Most of these migrants were only briefly separated from their kids inside detention centers due to a policy designed to keep unrelated adults and kids separate. Volunteers at Pimentel’s shelter say it’s unclear why these migrants are released and others are held for deportation.

President Donald Trump argues the zero-tolerance policy that criminally charge immigrants caught crossing the border illegally is a necessity, claiming they are “infesting” the United States with crime and drugs.

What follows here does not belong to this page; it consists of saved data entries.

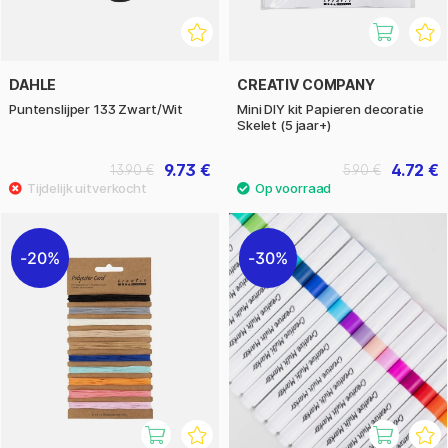
DAHLE
CREATIV COMPANY
Puntenslijper 133 Zwart/Wit
Mini DIY kit Papieren decoratie
Skelet (5 jaar+)
9.73 €
4.72 €
13.90 €
5.90 €
20%
30%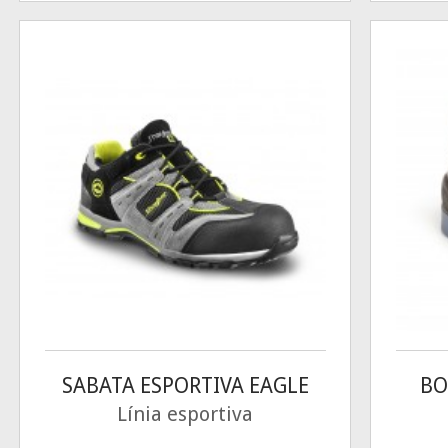
SABATA ESPORTIVA EAGLE
BO
Línia esportiva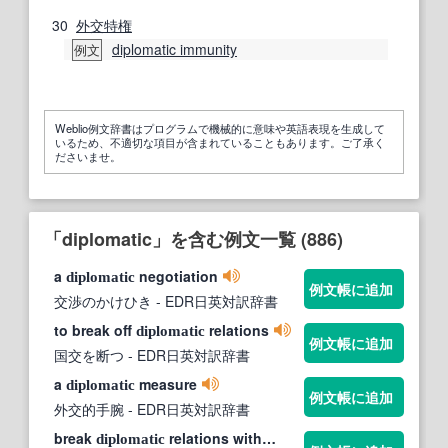
30
外交特権
diplomatic immunity
例文
Weblio例文辞書はプログラムで機械的に意味や英語表現を生成して
いるため、不適切な項目が含まれていることもあります。ご了承く
ださいませ。
「diplomatic」を含む例文一覧 (886)
a
negotiation
diplomatic
例文帳に追加
交渉のかけひき
- EDR日英対訳辞書
to break off
relations
diplomatic
例文帳に追加
国交を断つ
- EDR日英対訳辞書
a
measure
diplomatic
例文帳に追加
外交的手腕
- EDR日英対訳辞書
break
relations with…
diplomatic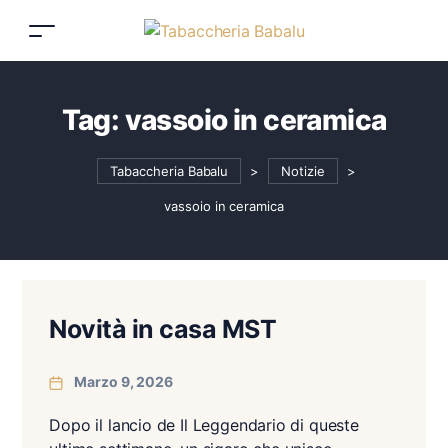
Tag:
vassoio in ceramica
Tabaccheria Babalu
>
Notizie
>
vassoio in ceramica
Novità in casa MST
Marzo 9, 2026
Dopo il lancio de Il Leggendario di queste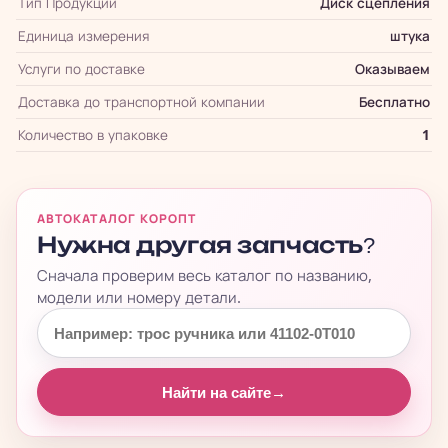
Тип Продукции
Диск сцепления
Единица измерения
штука
Услуги по доставке
Оказываем
Доставка до транспортной компании
Бесплатно
Количество в упаковке
1
АВТОКАТАЛОГ КОРОПТ
Нужна другая запчасть?
Сначала проверим весь каталог по названию,
модели или номеру детали.
Найти на сайте
→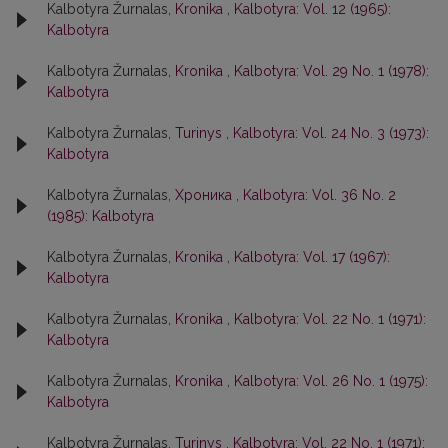
Kalbotyra Žurnalas,
Kronika
,
Kalbotyra: Vol. 12 (1965):
Kalbotyra
Kalbotyra Žurnalas,
Kronika
,
Kalbotyra: Vol. 29 No. 1 (1978):
Kalbotyra
Kalbotyra Žurnalas,
Turinys
,
Kalbotyra: Vol. 24 No. 3 (1973):
Kalbotyra
Kalbotyra Žurnalas,
Хроника
,
Kalbotyra: Vol. 36 No. 2
(1985): Kalbotyra
Kalbotyra Žurnalas,
Kronika
,
Kalbotyra: Vol. 17 (1967):
Kalbotyra
Kalbotyra Žurnalas,
Kronika
,
Kalbotyra: Vol. 22 No. 1 (1971):
Kalbotyra
Kalbotyra Žurnalas,
Kronika
,
Kalbotyra: Vol. 26 No. 1 (1975):
Kalbotyra
Kalbotyra Žurnalas,
Turinys
,
Kalbotyra: Vol. 22 No. 1 (1971):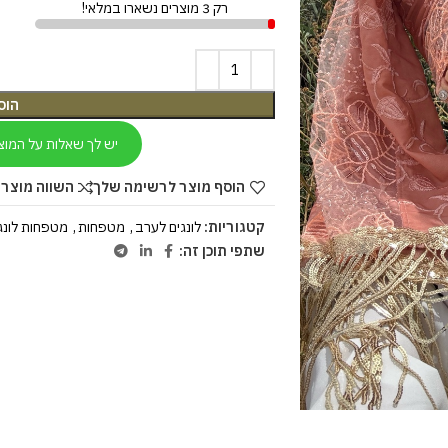
רק 3 מוצרים נשארו במלאי!
הוס
יש לך שאלות על המוצ
הוסף מוצר לרשימה שלך
השווה מוצר 
קטגוריות:
לונגים לערב
,
מטפחות
,
מטפחות לונג
שתפי תוכן זה: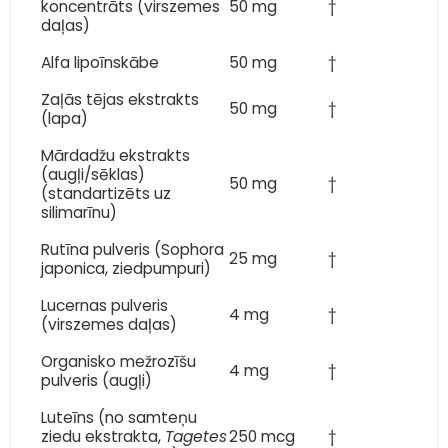
koncentrāts (virszemes
50 mg
†
daļas)
Alfa lipoīnskābe
50 mg
†
Zaļās tējas ekstrakts
50 mg
†
(lapa)
Mārdadžu ekstrakts
(augļi/sēklas)
50 mg
†
(standartizēts uz
silimarīnu)
Rutīna pulveris (Sophora
25 mg
†
japonica, ziedpumpuri)
Lucernas pulveris
4 mg
†
(virszemes daļas)
Organisko mežrozīšu
4 mg
†
pulveris (augļi)
Luteīns (no samteņu
ziedu ekstrakta,
Tagetes
250 mcg
†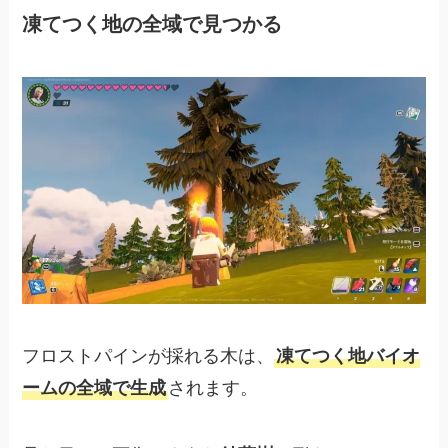
凍てつく地の全域で見つかる
フロストパインが採れる木は、
凍てつく地バイオ
ームの全域で生成
されます。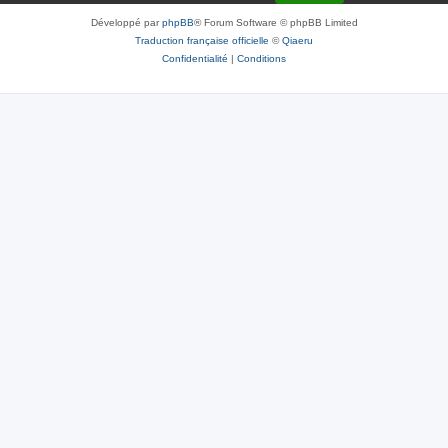
Développé par
phpBB
® Forum Software © phpBB Limited
Traduction française officielle
©
Qiaeru
Confidentialité
|
Conditions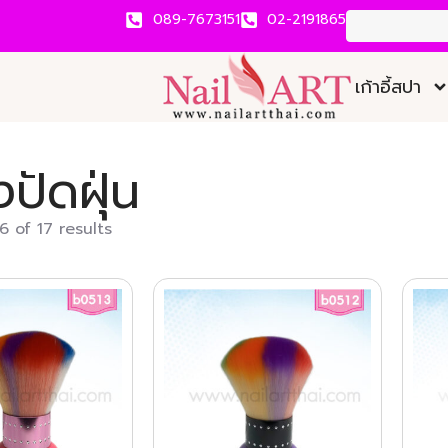
089-7673151
02-2191865
เก้าอี้สปา
ปัดฝุ่น
 of 17 results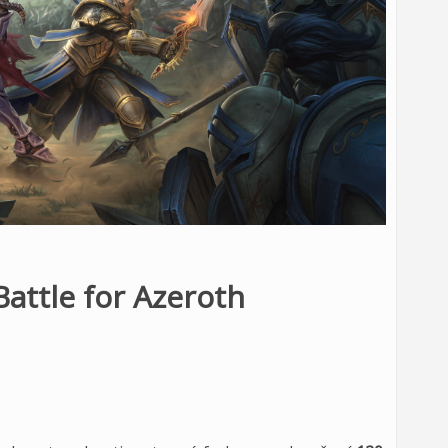
Battle for Azeroth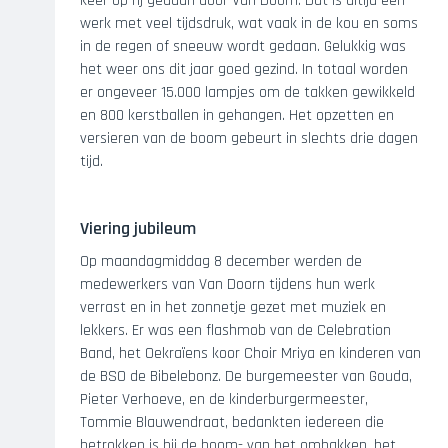
keer op rij gedaan door Van Doorn. Dat is altijd een
werk met veel tijdsdruk, wat vaak in de kou en soms
in de regen of sneeuw wordt gedaan. Gelukkig was
het weer ons dit jaar goed gezind. In totaal worden
er ongeveer 15.000 lampjes om de takken gewikkeld
en 800 kerstballen in gehangen. Het opzetten en
versieren van de boom gebeurt in slechts drie dagen
tijd.
Viering jubileum
Op maandagmiddag 8 december werden de
medewerkers van Van Doorn tijdens hun werk
verrast en in het zonnetje gezet met muziek en
lekkers. Er was een flashmob van de Celebration
Band, het Oekraïens koor Choir Mriya en kinderen van
de BSO de Bibelebonz. De burgemeester van Gouda,
Pieter Verhoeve, en de kinderburgermeester,
Tommie Blauwendraat, bedankten iedereen die
betrokken is bij de boom- van het omhakken, het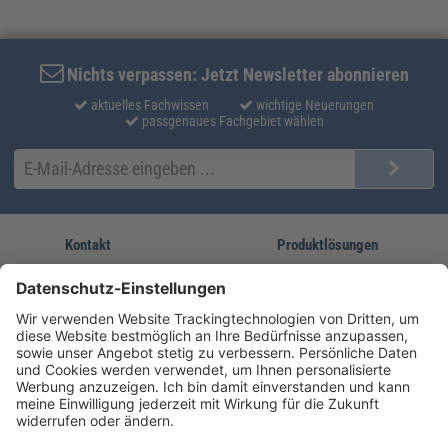
Nichts verpassen: Jetzt Newsletter abonnieren
aktuelles Fachwissen
wichtige Neuerungen
passgenaues Fachgebiet wählen
Kontakt
Produktlösungen
Sie erreichen uns unter:
FORUM Fachliteratur
AKADEMIE HERKERT
(08233) 38 11 23
Unsere Marken
service@forum-verlag.com
Mo-Do 07:30 - 17:00 Uhr
Fr 07:30 - 15:00 Uhr
Folgen Sie uns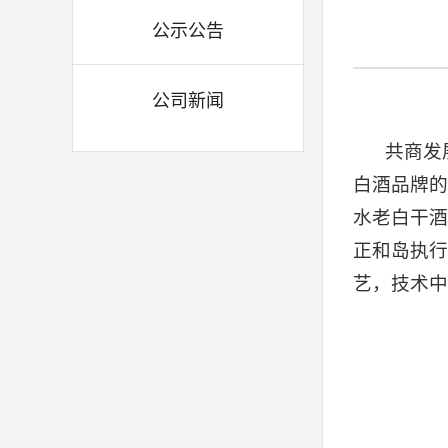
公示公告
公司新闻
共商发
白酒品牌的
水老白干酒
正和岛执行
艺，技术中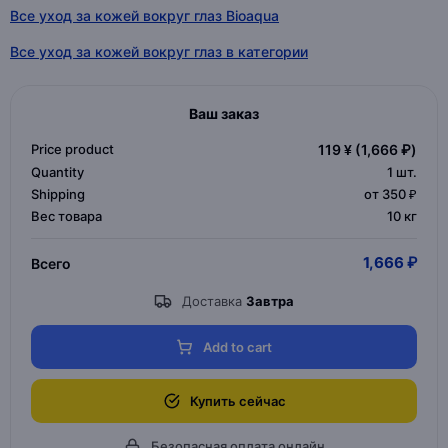
Все уход за кожей вокруг глаз Bioaqua
Все уход за кожей вокруг глаз в категории
Ваш заказ
Price product
119 ¥
(1,666 ₽)
Quantity
1
шт.
Shipping
от 350 ₽
Вес товара
10 кг
1,666 ₽
Всего
Доставка
Завтра
Add to cart
Купить сейчас
Безопасная оплата онлайн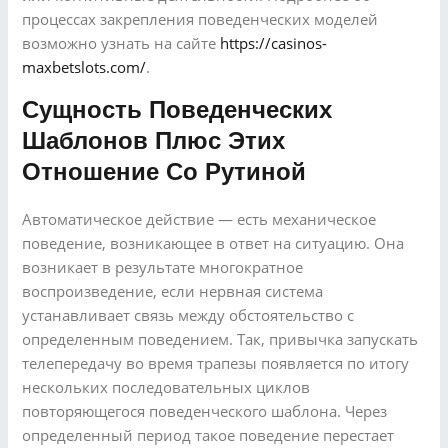
процессах закрепления поведенческих моделей
возможно узнать на сайте
https://casinos-
maxbetslots.com/
.
Сущность Поведенческих
Шаблонов Плюс Этих
Отношение Со Рутиной
Автоматическое действие — есть механическое
поведение, возникающее в ответ на ситуацию. Она
возникает в результате многократное
воспроизведение, если нервная система
устанавливает связь между обстоятельство с
определенным поведением. Так, привычка запускать
телепередачу во время трапезы появляется по итогу
нескольких последовательных циклов
повторяющегося поведенческого шаблона. Через
определенный период такое поведение перестает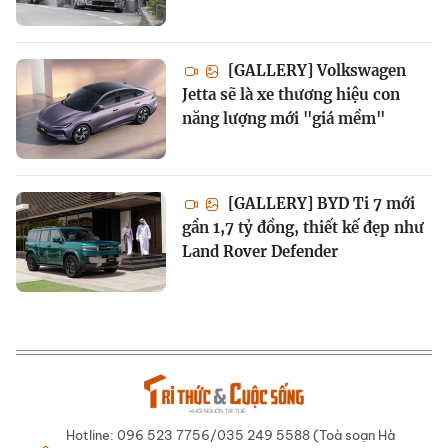
[GALLERY] Volkswagen
Jetta sẽ là xe thương hiệu con
năng lượng mới "giá mềm"
[GALLERY] BYD Ti 7 mới
gần 1,7 tỷ đồng, thiết kế đẹp như
Land Rover Defender
Hotline: 096 523 7756/035 249 5588 (Toà soạn Hà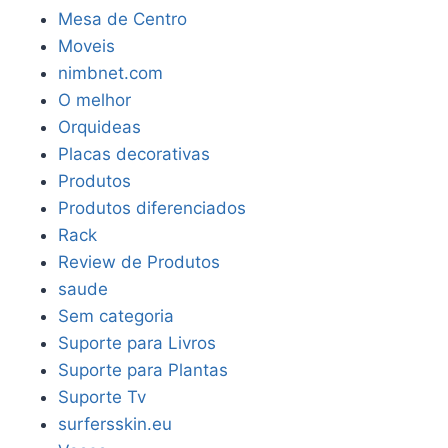
Mesa de Centro
Moveis
nimbnet.com
O melhor
Orquideas
Placas decorativas
Produtos
Produtos diferenciados
Rack
Review de Produtos
saude
Sem categoria
Suporte para Livros
Suporte para Plantas
Suporte Tv
surfersskin.eu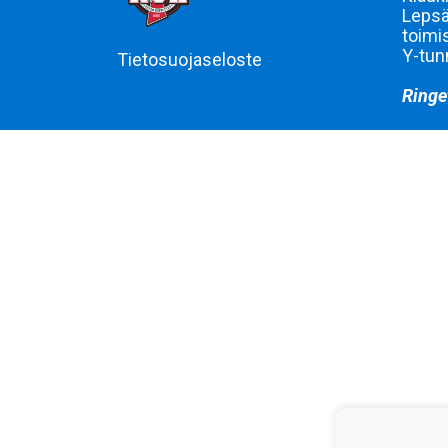
Lepsä
toimi
Y-tun
Tietosuojaseloste
Ringe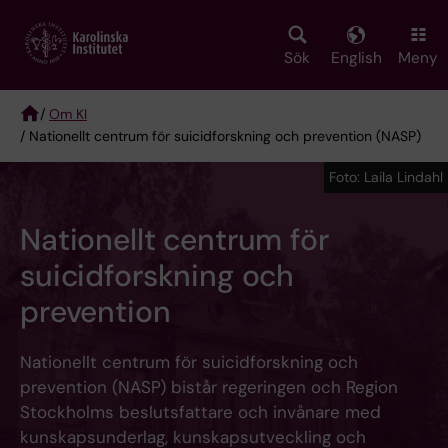
Skip
to
main
Sök
English
Meny
content
/
Om KI
/ Nationellt centrum för suicidforskning och prevention (NASP)
Breadcrumb
Foto: Laila Lindahl
Nationellt centrum för
suicidforskning och
prevention
Nationellt centrum för suicidforskning och
prevention (NASP) bistår regeringen och Region
Stockholms beslutsfattare och invånare med
kunskapsunderlag, kunskapsutveckling och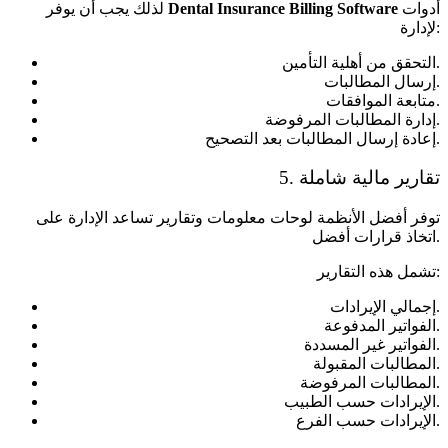
أدوات
Dental Insurance Billing Software
لذلك يجب أن يوفر
لإدارة:
التحقق من أهلية التأمين.
إرسال المطالبات.
متابعة الموافقات.
إدارة المطالبات المرفوضة.
إعادة إرسال المطالبات بعد التصحيح.
5. تقارير مالية شاملة
توفر أفضل الأنظمة لوحات معلومات وتقارير تساعد الإدارة على
اتخاذ قرارات أفضل.
تشمل هذه التقارير:
إجمالي الإيرادات.
الفواتير المدفوعة.
الفواتير غير المسددة.
المطالبات المقبولة.
المطالبات المرفوضة.
الإيرادات حسب الطبيب.
الإيرادات حسب الفرع.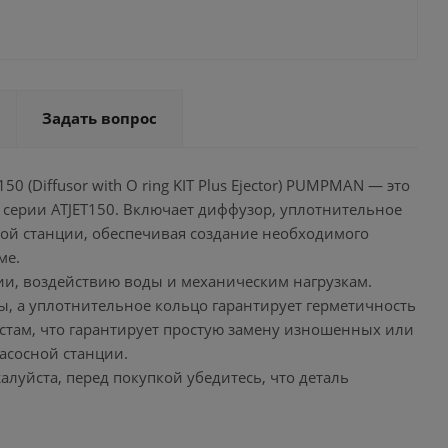
Задать вопрос
 (Diffusor with O ring KIT Plus Ejector) PUMPMAN — это
серии ATJET150. Включает диффузор, уплотнительное
ной станции, обеспечивая создание необходимого
ме.
ии, воздействию воды и механическим нагрузкам.
, а уплотнительное кольцо гарантирует герметичность
стам, что гарантирует простую замену изношенных или
асосной станции.
уйста, перед покупкой убедитесь, что деталь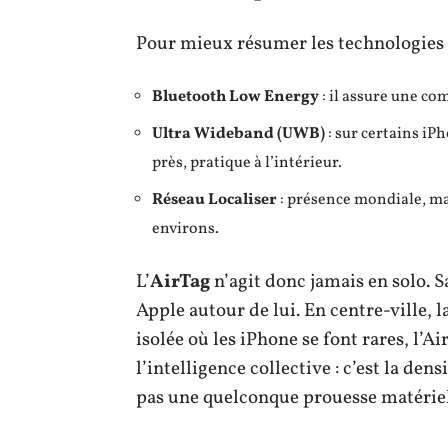
Pour mieux résumer les technologies en
Bluetooth Low Energy
: il assure une co
Ultra Wideband (UWB)
: sur certains iPh
près, pratique à l’intérieur.
Réseau Localiser
: présence mondiale, mai
environs.
L’
AirTag
n’agit donc jamais en solo. 
Apple autour de lui. En centre-ville, l
isolée où les iPhone se font rares, l’A
l’intelligence collective : c’est la dens
pas une quelconque prouesse matériel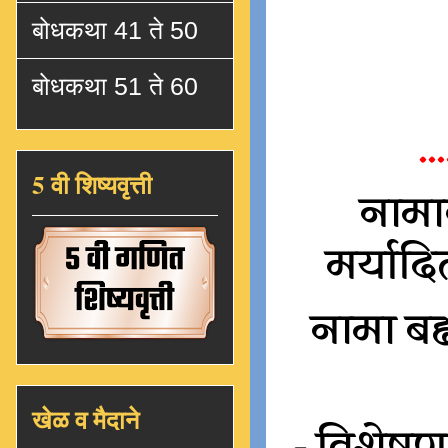
बोधकथा 41 ते 50
बोधकथा 51 ते 60
...
5 वी शिष्यवृत्ती
नामाब
मर्याद
नामा बद्
खेळ व मैदाने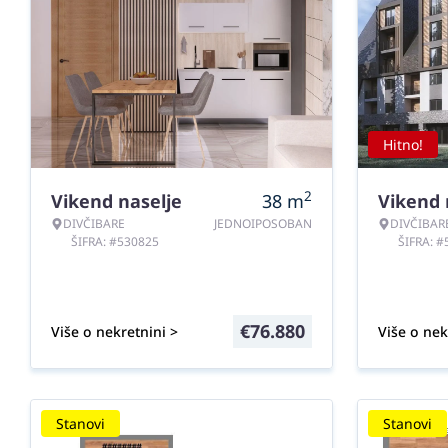
Hitno!
2
Vikend naselje
38
m
Vikend 
DIVČIBARE
JEDNOIPOSOBAN
DIVČIBAR
ŠIFRA: #530825
ŠIFRA: 
€
76.880
Više o nekretnini >
Više o nek
Stanovi
Stanovi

Talk like that makes McAllen Mayor Jim Darling cringe. Darling notes that McAllen has a booming economy thanks to a foreign-trade zone and low crime. He says there’s no sign of the gangs Trump keeps talking about, and wishes more people would come see McAllen for themselves.

“We’re a nice city,” he said Wednesday. “It’s unfair that a couple of days of news is painting us this way.”

Like many longtime residents, Darling is also frustrated that journalists seem to have only just discovered that families are often separated after being detained at the border, whether simply inside the centers or indefinitely under Trump's now-rescinded policy. The large detention centers drawing international attention were commissioned by President Barack Obama in 2014 and after an initial flurry of stories, journalists have largely ignored them and the specifics of how migrant families are treated.

Darling, who has visited the detention centers, said he’s come away reassured that people are being treated well: “It could be worse. But they could be better, absolutely.”

Pimentel, who led a large march Wednesday evening that briefly surrounded a federal courthouse, said she’s glad the world is finally waking up to the tragedy of immigration issues on the U.S.-Mexican border, but isn’t confident Congress and the president will offer acceptable solutions.

Protester Arnold Serna, 23, who carried a "Stop Deportations" banner, said he hoped people of faith would rally to the cause and persuade Trump to alter his stance on immigration: "There's so much hateful rhetoric."

Pimentel remains skeptical and said Trump’s rhetoric only seems to make people more determined to cross the border.

“The more he speaks, the more they come,” Pimentel said.